▸ Task instructions
In the listing that follows, how many lines contain "model"? Give the number only.

▸ Data extract

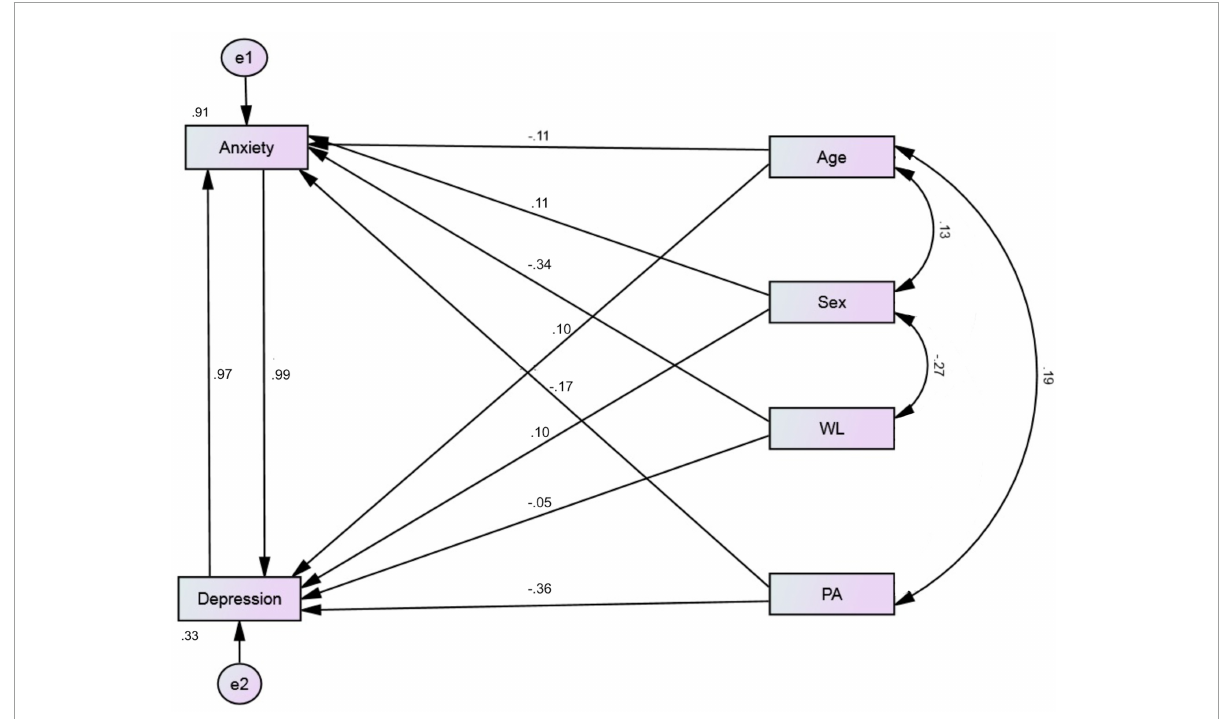
FIGURE2 Structural equation path model predicting anxiety and depression in ED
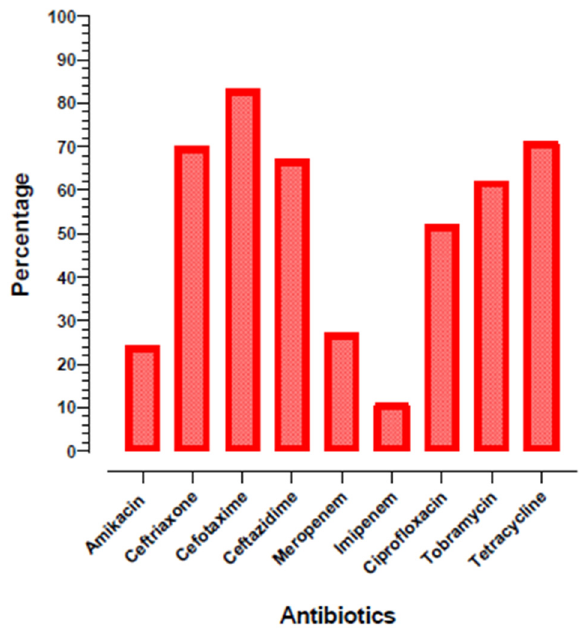
Figure 1. The percentage of antibiotic resistance profile of nine antibiotics against 125 K. pneumoniae isolates.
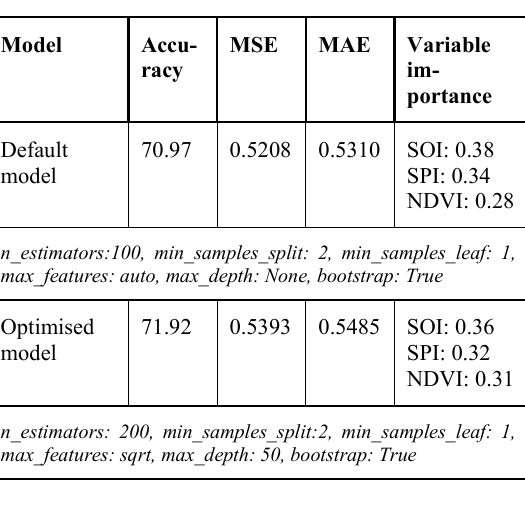
Table 2 . Results of Random Forest Regression. The default, baseline model is listed, as well as the best model according to the Randomised Search Cross validation.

▸ Result of this exercise
2